About this task: The answer must consist solely of the lines from the one with "and extra-curricula activities." through the last line of the data, copied exactly, with no pictures.

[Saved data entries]
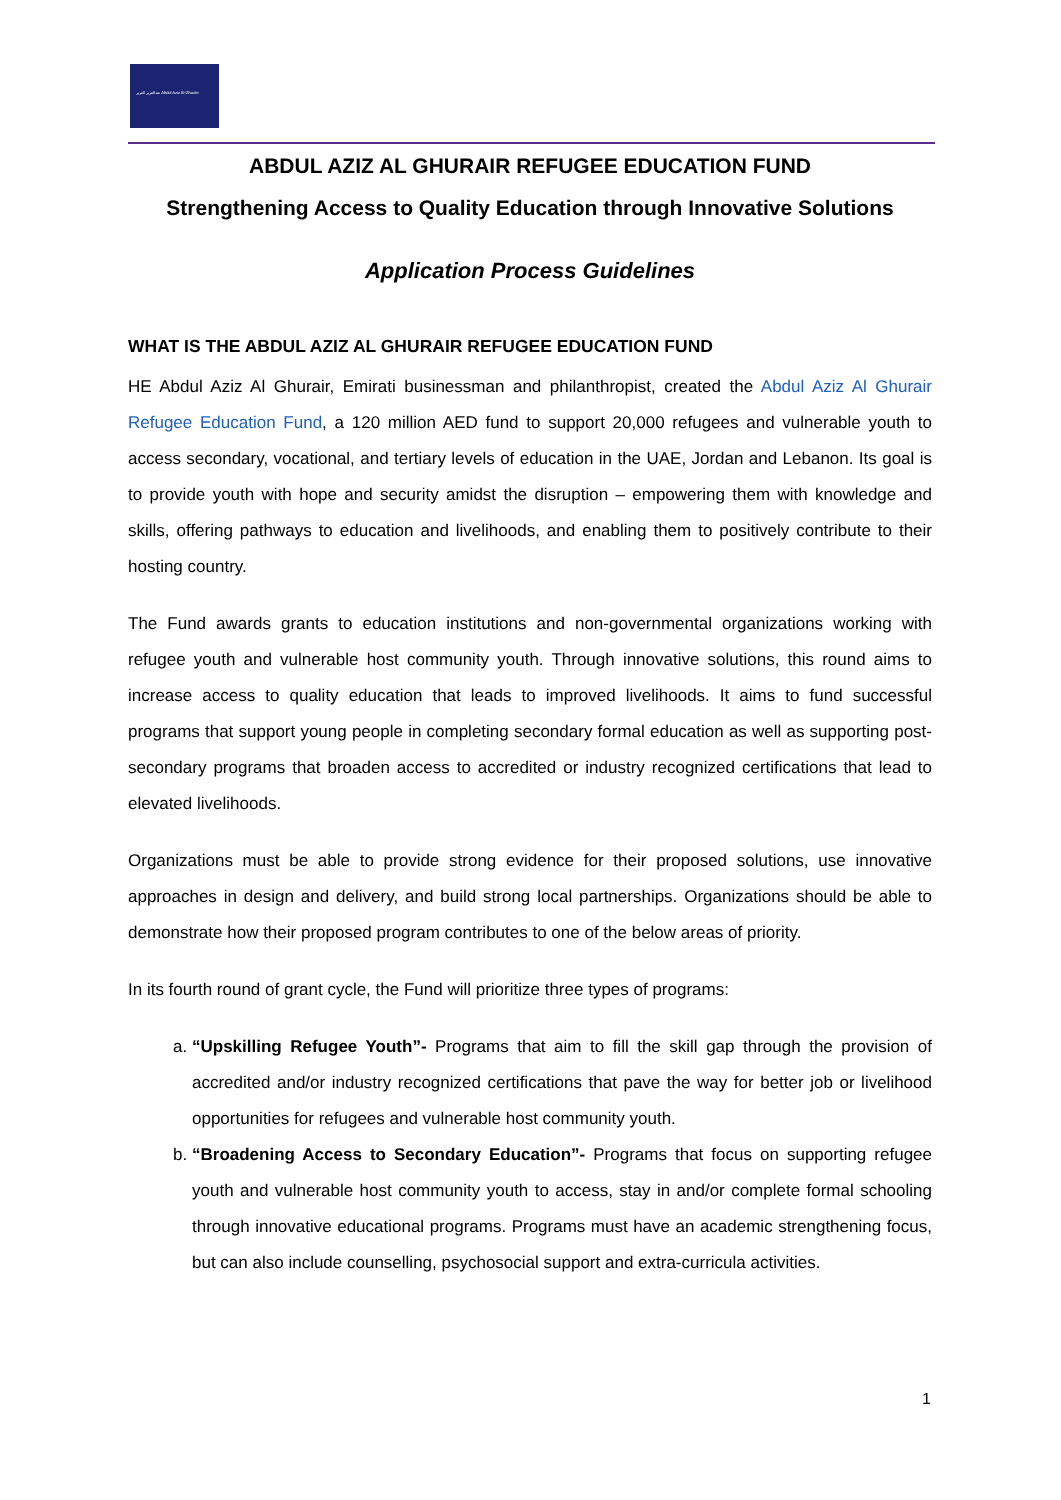عبدالعزيز الغرير Abdul Aziz Al Ghurair
ABDUL AZIZ AL GHURAIR REFUGEE EDUCATION FUND
Strengthening Access to Quality Education through Innovative Solutions
Application Process Guidelines
WHAT IS THE ABDUL AZIZ AL GHURAIR REFUGEE EDUCATION FUND
HE Abdul Aziz Al Ghurair, Emirati businessman and philanthropist, created the Abdul Aziz Al Ghurair Refugee Education Fund, a 120 million AED fund to support 20,000 refugees and vulnerable youth to access secondary, vocational, and tertiary levels of education in the UAE, Jordan and Lebanon. Its goal is to provide youth with hope and security amidst the disruption – empowering them with knowledge and skills, offering pathways to education and livelihoods, and enabling them to positively contribute to their hosting country.
The Fund awards grants to education institutions and non-governmental organizations working with refugee youth and vulnerable host community youth. Through innovative solutions, this round aims to increase access to quality education that leads to improved livelihoods. It aims to fund successful programs that support young people in completing secondary formal education as well as supporting post-secondary programs that broaden access to accredited or industry recognized certifications that lead to elevated livelihoods.
Organizations must be able to provide strong evidence for their proposed solutions, use innovative approaches in design and delivery, and build strong local partnerships. Organizations should be able to demonstrate how their proposed program contributes to one of the below areas of priority.
In its fourth round of grant cycle, the Fund will prioritize three types of programs:
a. “Upskilling Refugee Youth”- Programs that aim to fill the skill gap through the provision of accredited and/or industry recognized certifications that pave the way for better job or livelihood opportunities for refugees and vulnerable host community youth.
b. “Broadening Access to Secondary Education”- Programs that focus on supporting refugee youth and vulnerable host community youth to access, stay in and/or complete formal schooling through innovative educational programs. Programs must have an academic strengthening focus, but can also include counselling, psychosocial support and extra-curricula activities.
1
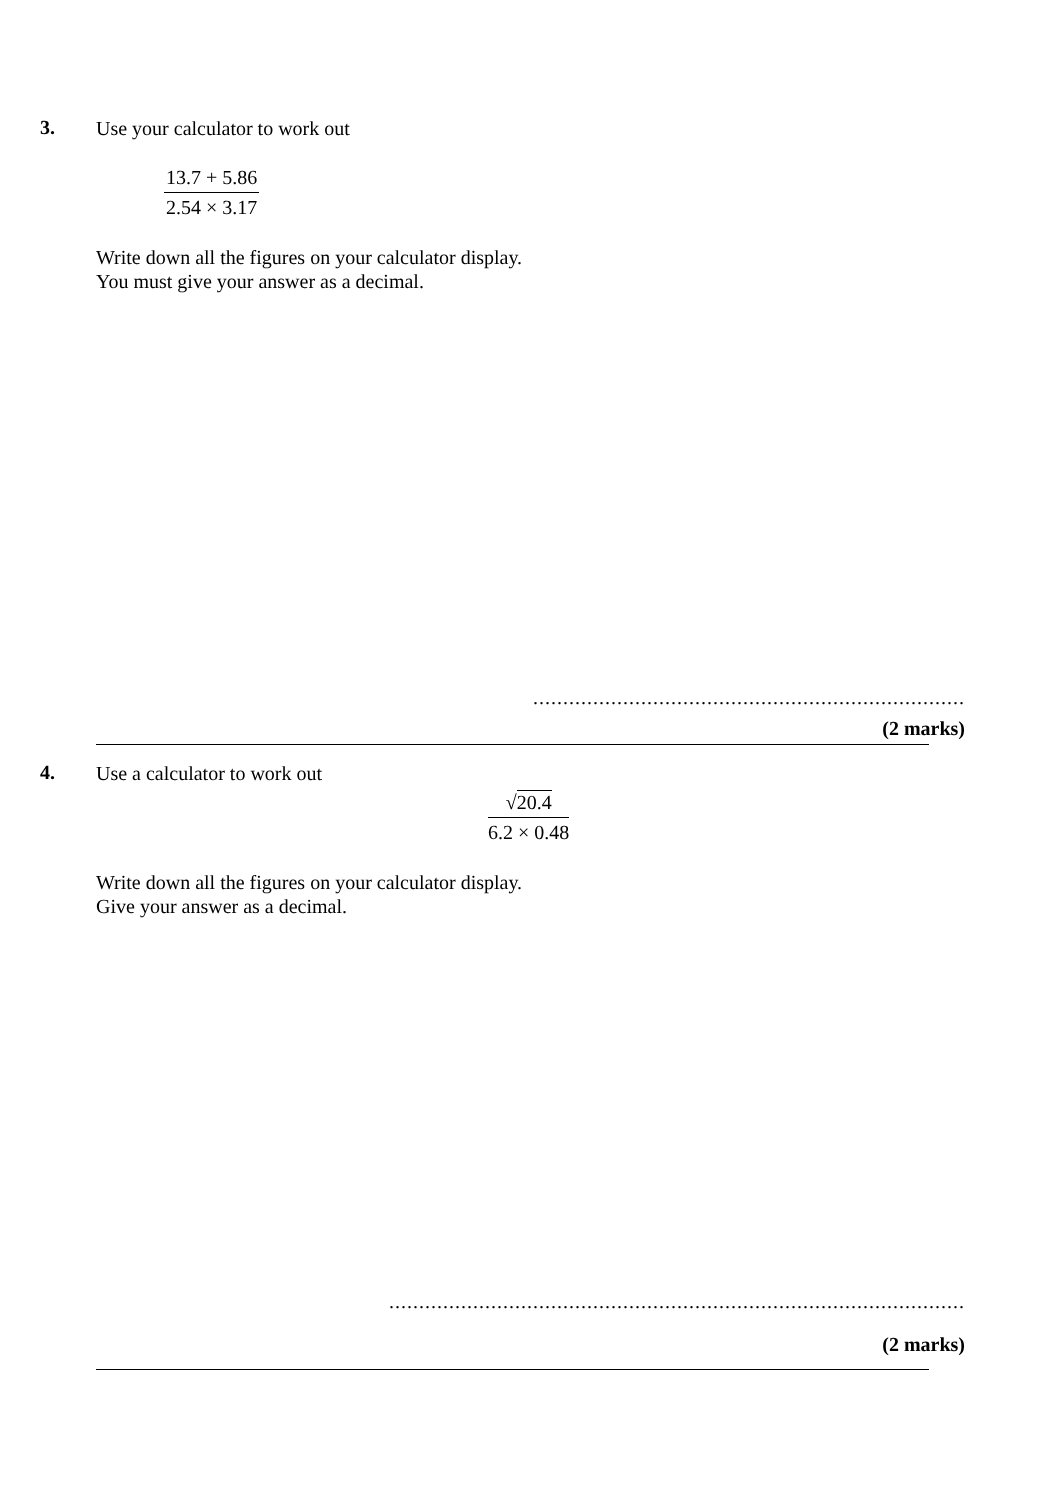3.
Use your calculator to work out
13.7 + 5.86
2.54 × 3.17
Write down all the figures on your calculator display.
You must give your answer as a decimal.
........................................................................
(2 marks)
4.
Use a calculator to work out
√20.4
6.2 × 0.48
Write down all the figures on your calculator display.
Give your answer as a decimal.
................................................................................................
(2 marks)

Solution to this exercise:
b. “Broadening Access to Secondary Education”- Programs that focus on supporting refugee youth and vulnerable host community youth to access, stay in and/or complete formal schooling through innovative educational programs. Programs must have an academic strengthening focus, but can also include counselling, psychosocial support and extra-curricula activities.
1
3.
Use your calculator to work out
13.7 + 5.86
2.54 × 3.17
Write down all the figures on your calculator display.
You must give your answer as a decimal.
........................................................................
(2 marks)
4.
Use a calculator to work out
√20.4
6.2 × 0.48
Write down all the figures on your calculator display.
Give your answer as a decimal.
................................................................................................
(2 marks)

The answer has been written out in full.